About 740,000 homes and businesses were without power in Louisiana, Texas and Mississippi early Saturday, according to the tracking website PowerOutage.us.

In Lafayette, about 75 miles (120 kilometres) east of Lake Charles, drivers cautiously moved through dark intersections before dawn Saturday along a parkway where long stretches were left shrouded without electricity.

“Rising water with all the rain is the biggest problem,” Calcasieu Sheriff Tony Mancuso told KPLC-TV on Saturday. “It’s still dangerous out there, and we’re just going to have to start over from a few weeks ago.”

He said vehicles were overturned on Interstate-10 — a harsh lesson for anyone hoping to rush back into the disaster area.

“I just think people need to use some good common sense,” Mancuso said.

No deaths were attributed to Delta as of early Saturday, but a hurricane’s wake can be treacherous. Only seven of the deaths attributed to Laura came the day that hurricane struck. A leading cause of the others was carbon monoxide poisoning from generators used in places without electricity. Others died in accidents while cleaning up.

Delta has swirled over a wide swath of the U.S., with tropical storm force winds reaching 160 miles (260 kilometres) outward. Dangerous gusts were reported at LSU’s Tiger Stadium and at the Adams County airport in Natchez, Mississippi. Winds blew down the steeple at the Mount Triumph Baptist Church in Jennings, Louisiana.

In Galveston, Texas, about 100 miles (160 kilometres) from where the centre made landfall, winds toppled trees, street signs and two homes under construction, and with dunes flattened by earlier storms, the surge reached beneath raised houses. Large swells and rip currents prompted beach closures as far west as the mouth of the Rio Grande.

Delta also downed trees across Mississippi, including one that landed on a Jackson-based WLBT-TV vehicle with a news crew inside. No one was injured.

At 7 a.m. local time, it was centred about 45 miles (70 kilometres) east of Monroe, Louisiana. Forecasters said Delta’s remnants would move into the Tennessee Valley Saturday and into Sunday, possibly spinning off tornadoes and dumping up to 3 inches of rain that could cause flash flooding in the southern Appalachians.

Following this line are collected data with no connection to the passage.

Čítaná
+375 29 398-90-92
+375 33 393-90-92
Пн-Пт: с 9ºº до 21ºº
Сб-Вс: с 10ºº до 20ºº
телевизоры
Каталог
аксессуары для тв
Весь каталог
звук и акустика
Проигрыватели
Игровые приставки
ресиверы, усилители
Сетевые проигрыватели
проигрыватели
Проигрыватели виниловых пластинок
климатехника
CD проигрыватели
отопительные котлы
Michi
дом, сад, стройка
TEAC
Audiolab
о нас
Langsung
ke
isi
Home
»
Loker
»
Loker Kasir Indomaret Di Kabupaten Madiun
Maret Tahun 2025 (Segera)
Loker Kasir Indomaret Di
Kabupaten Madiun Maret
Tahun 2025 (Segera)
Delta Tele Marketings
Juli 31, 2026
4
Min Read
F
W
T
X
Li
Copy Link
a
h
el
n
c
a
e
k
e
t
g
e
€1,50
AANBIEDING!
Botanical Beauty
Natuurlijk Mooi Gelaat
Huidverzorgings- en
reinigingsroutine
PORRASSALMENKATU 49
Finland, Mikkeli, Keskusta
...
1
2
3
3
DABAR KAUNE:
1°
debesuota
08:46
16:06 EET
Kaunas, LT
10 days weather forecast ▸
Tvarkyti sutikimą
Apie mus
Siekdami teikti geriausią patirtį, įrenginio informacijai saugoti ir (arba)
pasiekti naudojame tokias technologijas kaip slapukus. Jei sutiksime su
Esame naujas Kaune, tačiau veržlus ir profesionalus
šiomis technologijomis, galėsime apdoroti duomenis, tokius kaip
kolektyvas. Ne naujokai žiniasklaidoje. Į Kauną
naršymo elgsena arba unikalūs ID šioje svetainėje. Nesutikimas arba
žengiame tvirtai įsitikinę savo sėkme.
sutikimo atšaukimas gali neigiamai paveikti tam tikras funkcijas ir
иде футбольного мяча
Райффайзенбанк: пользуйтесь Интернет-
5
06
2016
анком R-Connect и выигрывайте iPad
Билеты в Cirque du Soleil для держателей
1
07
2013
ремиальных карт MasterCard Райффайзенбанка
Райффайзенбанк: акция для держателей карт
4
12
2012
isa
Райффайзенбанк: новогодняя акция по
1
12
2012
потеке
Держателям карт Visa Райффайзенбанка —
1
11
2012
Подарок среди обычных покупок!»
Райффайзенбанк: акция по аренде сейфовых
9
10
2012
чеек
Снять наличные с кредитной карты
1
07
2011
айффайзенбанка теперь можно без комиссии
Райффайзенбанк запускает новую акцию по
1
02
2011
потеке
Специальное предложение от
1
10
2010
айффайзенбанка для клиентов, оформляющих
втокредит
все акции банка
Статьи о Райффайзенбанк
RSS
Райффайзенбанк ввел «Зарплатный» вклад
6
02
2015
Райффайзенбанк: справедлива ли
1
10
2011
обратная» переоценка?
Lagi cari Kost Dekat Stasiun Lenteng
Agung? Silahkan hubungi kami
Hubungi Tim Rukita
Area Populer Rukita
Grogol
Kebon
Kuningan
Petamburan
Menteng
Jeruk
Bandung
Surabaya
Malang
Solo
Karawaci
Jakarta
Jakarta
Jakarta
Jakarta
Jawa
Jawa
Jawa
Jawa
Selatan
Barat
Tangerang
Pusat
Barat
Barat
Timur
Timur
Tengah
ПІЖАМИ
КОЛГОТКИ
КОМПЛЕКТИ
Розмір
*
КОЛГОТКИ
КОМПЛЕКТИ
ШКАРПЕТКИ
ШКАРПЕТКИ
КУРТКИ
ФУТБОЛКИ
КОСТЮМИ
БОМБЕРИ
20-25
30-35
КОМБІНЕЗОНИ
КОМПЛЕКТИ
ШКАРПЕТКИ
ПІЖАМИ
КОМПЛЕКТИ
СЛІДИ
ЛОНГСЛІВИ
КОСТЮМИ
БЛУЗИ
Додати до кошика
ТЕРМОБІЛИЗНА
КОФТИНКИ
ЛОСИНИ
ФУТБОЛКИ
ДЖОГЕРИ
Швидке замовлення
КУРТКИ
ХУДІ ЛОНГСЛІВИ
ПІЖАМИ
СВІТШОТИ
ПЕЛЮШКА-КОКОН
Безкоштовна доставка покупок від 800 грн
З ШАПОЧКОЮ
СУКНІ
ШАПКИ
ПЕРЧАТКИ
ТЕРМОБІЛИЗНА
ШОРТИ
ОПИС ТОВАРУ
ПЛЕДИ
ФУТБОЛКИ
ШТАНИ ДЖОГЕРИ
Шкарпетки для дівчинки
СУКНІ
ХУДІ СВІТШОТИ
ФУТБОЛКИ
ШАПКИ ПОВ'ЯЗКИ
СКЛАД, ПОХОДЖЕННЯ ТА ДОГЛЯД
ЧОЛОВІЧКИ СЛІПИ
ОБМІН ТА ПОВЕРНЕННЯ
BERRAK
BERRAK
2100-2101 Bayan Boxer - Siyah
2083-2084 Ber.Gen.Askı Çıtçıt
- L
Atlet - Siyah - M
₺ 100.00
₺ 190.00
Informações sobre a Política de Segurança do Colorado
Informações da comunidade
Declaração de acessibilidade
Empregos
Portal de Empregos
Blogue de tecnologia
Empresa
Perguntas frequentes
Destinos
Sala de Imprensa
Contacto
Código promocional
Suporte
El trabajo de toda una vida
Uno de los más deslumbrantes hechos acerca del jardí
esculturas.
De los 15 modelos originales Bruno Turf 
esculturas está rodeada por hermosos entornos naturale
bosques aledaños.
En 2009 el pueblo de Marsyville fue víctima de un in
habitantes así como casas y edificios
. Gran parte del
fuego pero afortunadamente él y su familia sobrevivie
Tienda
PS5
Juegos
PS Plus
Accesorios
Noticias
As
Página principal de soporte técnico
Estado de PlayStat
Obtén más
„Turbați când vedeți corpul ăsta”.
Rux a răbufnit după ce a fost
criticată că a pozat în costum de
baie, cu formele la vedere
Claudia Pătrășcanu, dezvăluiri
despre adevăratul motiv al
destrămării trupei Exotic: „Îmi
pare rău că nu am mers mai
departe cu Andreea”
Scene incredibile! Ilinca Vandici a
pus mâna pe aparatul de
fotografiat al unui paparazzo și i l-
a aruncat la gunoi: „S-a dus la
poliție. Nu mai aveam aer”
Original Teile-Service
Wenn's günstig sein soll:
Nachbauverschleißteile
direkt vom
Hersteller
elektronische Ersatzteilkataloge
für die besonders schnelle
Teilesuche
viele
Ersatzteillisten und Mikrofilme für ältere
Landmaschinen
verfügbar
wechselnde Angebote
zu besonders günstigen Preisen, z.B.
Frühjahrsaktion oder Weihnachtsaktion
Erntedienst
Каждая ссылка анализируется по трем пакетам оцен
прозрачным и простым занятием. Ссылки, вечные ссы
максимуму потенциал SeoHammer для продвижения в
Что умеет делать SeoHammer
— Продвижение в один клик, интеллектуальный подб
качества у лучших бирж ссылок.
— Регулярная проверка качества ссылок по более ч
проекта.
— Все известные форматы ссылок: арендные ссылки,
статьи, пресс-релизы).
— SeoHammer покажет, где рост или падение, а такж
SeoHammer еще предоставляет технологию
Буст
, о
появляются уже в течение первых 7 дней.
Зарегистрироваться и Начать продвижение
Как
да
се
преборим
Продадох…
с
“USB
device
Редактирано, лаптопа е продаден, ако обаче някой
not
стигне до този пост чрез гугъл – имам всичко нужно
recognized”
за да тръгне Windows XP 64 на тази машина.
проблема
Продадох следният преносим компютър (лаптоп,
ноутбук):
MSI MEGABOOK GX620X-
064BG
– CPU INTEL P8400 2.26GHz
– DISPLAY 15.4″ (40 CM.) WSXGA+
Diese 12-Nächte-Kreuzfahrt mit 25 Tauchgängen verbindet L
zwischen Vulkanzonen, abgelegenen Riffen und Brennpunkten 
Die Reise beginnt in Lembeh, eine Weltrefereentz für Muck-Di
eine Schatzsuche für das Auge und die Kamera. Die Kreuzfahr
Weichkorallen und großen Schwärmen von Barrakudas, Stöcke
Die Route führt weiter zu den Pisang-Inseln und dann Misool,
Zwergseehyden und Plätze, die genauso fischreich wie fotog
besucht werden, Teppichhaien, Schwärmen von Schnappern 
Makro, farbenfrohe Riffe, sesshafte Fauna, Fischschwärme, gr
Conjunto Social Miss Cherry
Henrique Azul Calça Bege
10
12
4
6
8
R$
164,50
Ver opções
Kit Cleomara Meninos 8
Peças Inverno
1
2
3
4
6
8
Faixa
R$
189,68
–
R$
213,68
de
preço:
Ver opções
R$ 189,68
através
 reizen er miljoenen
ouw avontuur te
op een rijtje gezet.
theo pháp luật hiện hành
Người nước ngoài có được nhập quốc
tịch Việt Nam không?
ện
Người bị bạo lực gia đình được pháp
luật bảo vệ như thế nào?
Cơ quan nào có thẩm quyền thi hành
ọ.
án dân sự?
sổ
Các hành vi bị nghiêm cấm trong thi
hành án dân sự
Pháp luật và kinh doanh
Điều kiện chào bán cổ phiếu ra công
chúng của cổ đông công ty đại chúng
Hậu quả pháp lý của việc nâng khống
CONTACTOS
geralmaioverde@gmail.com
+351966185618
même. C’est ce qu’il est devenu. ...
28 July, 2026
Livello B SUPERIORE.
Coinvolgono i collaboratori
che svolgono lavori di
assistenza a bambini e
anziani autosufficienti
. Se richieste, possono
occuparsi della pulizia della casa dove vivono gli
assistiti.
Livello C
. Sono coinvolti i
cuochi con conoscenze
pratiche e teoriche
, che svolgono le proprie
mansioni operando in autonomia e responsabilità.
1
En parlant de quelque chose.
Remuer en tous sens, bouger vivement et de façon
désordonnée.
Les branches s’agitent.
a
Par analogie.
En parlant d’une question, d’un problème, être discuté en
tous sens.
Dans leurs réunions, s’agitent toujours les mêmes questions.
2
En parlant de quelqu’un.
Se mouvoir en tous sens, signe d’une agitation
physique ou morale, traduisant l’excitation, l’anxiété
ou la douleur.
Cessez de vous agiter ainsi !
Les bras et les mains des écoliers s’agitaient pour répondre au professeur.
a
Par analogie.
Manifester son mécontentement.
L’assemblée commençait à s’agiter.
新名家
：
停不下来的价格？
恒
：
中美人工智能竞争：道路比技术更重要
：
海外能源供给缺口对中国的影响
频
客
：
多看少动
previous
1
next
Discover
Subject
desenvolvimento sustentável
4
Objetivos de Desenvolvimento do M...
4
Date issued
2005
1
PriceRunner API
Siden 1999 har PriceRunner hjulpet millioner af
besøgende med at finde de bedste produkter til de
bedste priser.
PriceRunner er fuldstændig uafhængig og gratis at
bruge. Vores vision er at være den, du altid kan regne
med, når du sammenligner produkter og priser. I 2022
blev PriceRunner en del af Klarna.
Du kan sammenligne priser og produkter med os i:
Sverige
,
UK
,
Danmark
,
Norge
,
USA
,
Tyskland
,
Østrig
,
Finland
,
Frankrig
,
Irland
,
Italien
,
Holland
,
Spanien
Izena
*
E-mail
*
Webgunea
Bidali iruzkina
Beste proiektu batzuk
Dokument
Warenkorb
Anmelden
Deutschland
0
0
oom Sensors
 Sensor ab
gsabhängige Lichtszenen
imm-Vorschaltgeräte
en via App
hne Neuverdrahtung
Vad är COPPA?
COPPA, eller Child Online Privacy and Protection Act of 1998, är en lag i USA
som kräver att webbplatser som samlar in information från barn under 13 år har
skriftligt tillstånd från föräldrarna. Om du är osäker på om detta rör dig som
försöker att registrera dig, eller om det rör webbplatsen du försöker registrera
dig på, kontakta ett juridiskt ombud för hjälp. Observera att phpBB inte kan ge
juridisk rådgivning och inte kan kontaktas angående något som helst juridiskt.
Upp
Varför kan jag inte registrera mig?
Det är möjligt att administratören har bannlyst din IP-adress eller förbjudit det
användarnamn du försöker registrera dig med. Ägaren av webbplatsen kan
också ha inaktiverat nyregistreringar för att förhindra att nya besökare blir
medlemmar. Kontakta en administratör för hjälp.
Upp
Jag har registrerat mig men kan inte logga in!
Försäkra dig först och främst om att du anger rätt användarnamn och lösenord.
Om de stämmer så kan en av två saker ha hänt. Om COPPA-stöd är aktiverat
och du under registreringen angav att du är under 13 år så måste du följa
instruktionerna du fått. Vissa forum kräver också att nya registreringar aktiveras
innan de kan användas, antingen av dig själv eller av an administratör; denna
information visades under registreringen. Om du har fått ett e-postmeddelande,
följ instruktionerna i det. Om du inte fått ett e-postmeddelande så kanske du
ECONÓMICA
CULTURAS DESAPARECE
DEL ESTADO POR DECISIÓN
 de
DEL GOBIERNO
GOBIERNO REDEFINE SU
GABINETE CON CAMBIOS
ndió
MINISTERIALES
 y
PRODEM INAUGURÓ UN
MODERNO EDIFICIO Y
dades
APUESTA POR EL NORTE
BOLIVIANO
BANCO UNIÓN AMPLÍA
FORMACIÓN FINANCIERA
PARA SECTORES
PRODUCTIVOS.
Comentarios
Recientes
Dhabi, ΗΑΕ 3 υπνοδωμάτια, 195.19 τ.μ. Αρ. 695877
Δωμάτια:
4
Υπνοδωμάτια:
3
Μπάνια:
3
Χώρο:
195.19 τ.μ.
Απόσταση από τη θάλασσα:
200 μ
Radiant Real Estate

Delta, the 25th named storm of an unprecedented Atlantic hurricane season, made the record books when it struck the Gulf Coast. It was the first Greek-alphabet-named hurricane to hit the continental U.S. And it became the 10th named storm to hit the mainland U.S. this year, breaking a century-old record set in 1916, according to Colorado State University researcher Phil Klotzbach.

Delta was the fourth named storm to strike Louisiana in 2020. Tropical Storm Marco fizzled as it hit the southeast Louisiana tip just three days before Laura struck. And Tropical Storm Cristobal caused damage in southeast Louisiana in June.

Some who rode out Laura hunkered down again with Delta. Jeanne-Marie Gove could hear debris hitting her door in Lafayette as her patio gate banged open and shut. She said the roof from a trailer at the mobile home park behind her apartment was torn off and tossed down the sidewalk.

“The wind gusts are making the glass from our windows bow inward,” Gove tweeted. “It’s pretty scary.”

Hunter said he thought more people evacuated for Delta than Laura, reducing emergency calls during the worst of the storm. Across the disaster area, people could only wait for the waters to recede before getting a full view of the damage.

“I believe that Delta could actually be more of a flooding issue than Laura was from what I’m seeing and what I’m hearing right now in the thick of it,” the mayor said Friday night.

“We really just need people not to forget about us,” Hunter said. “We are going to be in the recovery mode for months and probably years from these two hurricanes. It’s just unprecedented and historic what has happened to us.”